Collected data →
------

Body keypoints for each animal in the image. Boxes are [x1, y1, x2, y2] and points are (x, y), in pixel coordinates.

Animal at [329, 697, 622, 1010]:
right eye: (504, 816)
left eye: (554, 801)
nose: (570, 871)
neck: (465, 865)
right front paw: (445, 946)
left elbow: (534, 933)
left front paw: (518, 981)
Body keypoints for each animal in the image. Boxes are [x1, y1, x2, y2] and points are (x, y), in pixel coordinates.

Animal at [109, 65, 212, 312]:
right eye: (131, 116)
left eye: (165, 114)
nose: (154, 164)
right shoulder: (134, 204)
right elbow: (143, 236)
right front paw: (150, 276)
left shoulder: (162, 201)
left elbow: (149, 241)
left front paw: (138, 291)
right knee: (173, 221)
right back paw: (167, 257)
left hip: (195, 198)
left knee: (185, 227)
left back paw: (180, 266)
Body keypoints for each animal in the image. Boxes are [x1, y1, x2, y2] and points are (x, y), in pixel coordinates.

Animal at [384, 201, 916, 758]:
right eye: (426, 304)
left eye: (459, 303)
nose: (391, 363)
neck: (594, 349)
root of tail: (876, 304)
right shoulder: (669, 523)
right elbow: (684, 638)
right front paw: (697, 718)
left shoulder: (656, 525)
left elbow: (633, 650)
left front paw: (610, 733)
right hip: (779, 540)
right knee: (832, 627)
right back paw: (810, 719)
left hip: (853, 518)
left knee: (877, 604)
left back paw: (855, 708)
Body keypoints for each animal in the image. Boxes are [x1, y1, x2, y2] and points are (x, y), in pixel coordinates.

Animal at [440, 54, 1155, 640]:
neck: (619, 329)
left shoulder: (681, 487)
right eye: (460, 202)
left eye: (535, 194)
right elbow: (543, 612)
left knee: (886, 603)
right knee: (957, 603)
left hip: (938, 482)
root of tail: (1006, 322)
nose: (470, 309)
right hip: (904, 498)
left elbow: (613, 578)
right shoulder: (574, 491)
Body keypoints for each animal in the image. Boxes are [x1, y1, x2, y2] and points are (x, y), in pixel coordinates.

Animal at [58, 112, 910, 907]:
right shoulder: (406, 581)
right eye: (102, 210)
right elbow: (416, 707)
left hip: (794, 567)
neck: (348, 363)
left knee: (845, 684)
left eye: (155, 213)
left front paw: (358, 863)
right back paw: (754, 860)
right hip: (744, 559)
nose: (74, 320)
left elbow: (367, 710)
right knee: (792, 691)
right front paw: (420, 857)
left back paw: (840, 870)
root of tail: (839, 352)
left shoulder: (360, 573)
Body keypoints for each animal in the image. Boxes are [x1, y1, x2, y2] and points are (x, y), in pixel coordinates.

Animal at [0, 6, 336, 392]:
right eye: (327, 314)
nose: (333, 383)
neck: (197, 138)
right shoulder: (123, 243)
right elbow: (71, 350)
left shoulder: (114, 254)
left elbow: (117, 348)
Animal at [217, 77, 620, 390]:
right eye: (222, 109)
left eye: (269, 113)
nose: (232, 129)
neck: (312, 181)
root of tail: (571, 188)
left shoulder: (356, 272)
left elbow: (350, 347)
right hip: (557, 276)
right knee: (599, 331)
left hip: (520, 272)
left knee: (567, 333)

------

Assigned task → Your answer must be every record above, retyped exactly.

Solution for this task →
Body keypoints for each animal in the image. Boxes are [x1, y1, x2, y2] and points are (x, y), in pixel coordinates.

Animal at [329, 697, 622, 1010]:
right eye: (504, 816)
left eye: (554, 801)
nose: (570, 871)
neck: (465, 865)
right front paw: (445, 946)
left elbow: (534, 933)
left front paw: (518, 981)
Body keypoints for each animal in the image. Boxes are [x1, y1, x2, y2] and points are (x, y), in pixel coordinates.

Animal at [109, 65, 212, 312]:
right eye: (131, 116)
left eye: (165, 114)
nose: (154, 164)
right shoulder: (134, 204)
right elbow: (143, 236)
right front paw: (150, 276)
left shoulder: (162, 201)
left elbow: (149, 241)
left front paw: (138, 291)
right knee: (173, 221)
right back paw: (167, 257)
left hip: (195, 198)
left knee: (185, 227)
left back paw: (180, 266)
Body keypoints for each animal in the image. Boxes are [x1, y1, x2, y2] and points are (x, y), in pixel coordinates.

Animal at [384, 201, 916, 758]:
right eye: (426, 304)
left eye: (459, 303)
nose: (391, 363)
neck: (594, 349)
root of tail: (876, 304)
right shoulder: (669, 523)
right elbow: (684, 638)
right front paw: (697, 718)
left shoulder: (656, 525)
left elbow: (633, 650)
left front paw: (610, 733)
right hip: (779, 540)
right knee: (832, 627)
right back paw: (810, 719)
left hip: (853, 518)
left knee: (877, 604)
left back paw: (855, 708)
Body keypoints for each animal in the image. Boxes are [x1, y1, x2, y2] and points are (x, y), in pixel coordinates.

Animal at [440, 54, 1155, 640]:
neck: (619, 329)
left shoulder: (681, 487)
right eye: (460, 202)
left eye: (535, 194)
right elbow: (543, 612)
left knee: (886, 603)
right knee: (957, 603)
left hip: (938, 482)
root of tail: (1006, 322)
nose: (470, 309)
right hip: (904, 498)
left elbow: (613, 578)
right shoulder: (574, 491)
Body keypoints for each animal in the image. Boxes are [x1, y1, x2, y2] and points are (x, y), in pixel coordinates.

Animal at [58, 112, 910, 907]:
right shoulder: (406, 581)
right eye: (102, 210)
right elbow: (416, 707)
left hip: (794, 567)
neck: (348, 363)
left knee: (845, 684)
left eye: (155, 213)
left front paw: (358, 863)
right back paw: (754, 860)
right hip: (744, 559)
nose: (74, 320)
left elbow: (367, 710)
right knee: (792, 691)
right front paw: (420, 857)
left back paw: (840, 870)
root of tail: (839, 352)
left shoulder: (360, 573)
Body keypoints for each animal in the image. Boxes are [x1, y1, x2, y2] and points are (x, y), in pixel coordinates.

Animal at [0, 6, 336, 392]:
right eye: (327, 314)
nose: (333, 383)
neck: (197, 138)
right shoulder: (123, 243)
right elbow: (71, 350)
left shoulder: (114, 254)
left elbow: (117, 348)
Animal at [217, 77, 620, 390]:
right eye: (222, 109)
left eye: (269, 113)
nose: (232, 129)
neck: (312, 181)
root of tail: (571, 188)
left shoulder: (356, 272)
left elbow: (350, 347)
right hip: (557, 276)
right knee: (599, 331)
left hip: (520, 272)
left knee: (567, 333)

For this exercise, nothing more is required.